[Assignment] Quote the records beneath, complete and exact. Leave out images.

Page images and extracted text
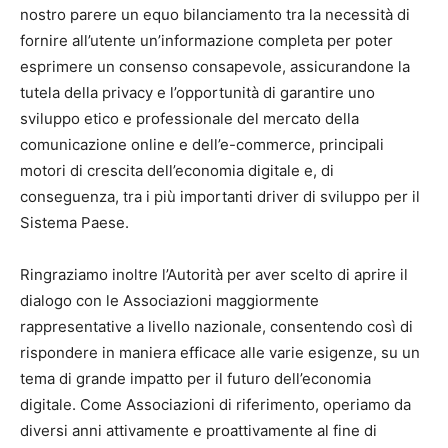
nostro parere un equo bilanciamento tra la necessità di
fornire all’utente un’informazione completa per poter
esprimere un consenso consapevole, assicurandone la
tutela della privacy e l’opportunità di garantire uno
sviluppo etico e professionale del mercato della
comunicazione online e dell’e-commerce, principali
motori di crescita dell’economia digitale e, di
conseguenza, tra i più importanti driver di sviluppo per il
Sistema Paese.
Ringraziamo inoltre l’Autorità per aver scelto di aprire il
dialogo con le Associazioni maggiormente
rappresentative a livello nazionale, consentendo così di
rispondere in maniera efficace alle varie esigenze, su un
tema di grande impatto per il futuro dell’economia
digitale. Come Associazioni di riferimento, operiamo da
diversi anni attivamente e proattivamente al fine di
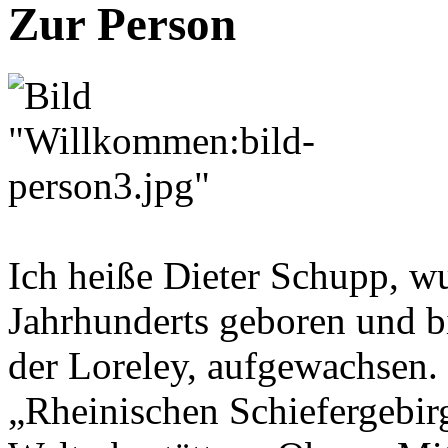
Zur Person
Ich heiße Dieter Schupp, wu
Jahrhunderts geboren und b
der Loreley, aufgewachsen.
„Rheinischen Schie­fer­ge­bir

[Reply to the task]
nostro parere un equo bilanciamento tra la necessità di
fornire all’utente un’informazione completa per poter
esprimere un consenso consapevole, assicurandone la
tutela della privacy e l’opportunità di garantire uno
sviluppo etico e professionale del mercato della
comunicazione online e dell’e-commerce, principali
motori di crescita dell’economia digitale e, di
conseguenza, tra i più importanti driver di sviluppo per il
Sistema Paese.
Ringraziamo inoltre l’Autorità per aver scelto di aprire il
dialogo con le Associazioni maggiormente
rappresentative a livello nazionale, consentendo così di
rispondere in maniera efficace alle varie esigenze, su un
tema di grande impatto per il futuro dell’economia
digitale. Come Associazioni di riferimento, operiamo da
diversi anni attivamente e proattivamente al fine di
Zur Person
Ich heiße Dieter Schupp, wu
Jahrhunderts geboren und b
der Loreley, aufgewachsen.
„Rheinischen Schie­fer­ge­bir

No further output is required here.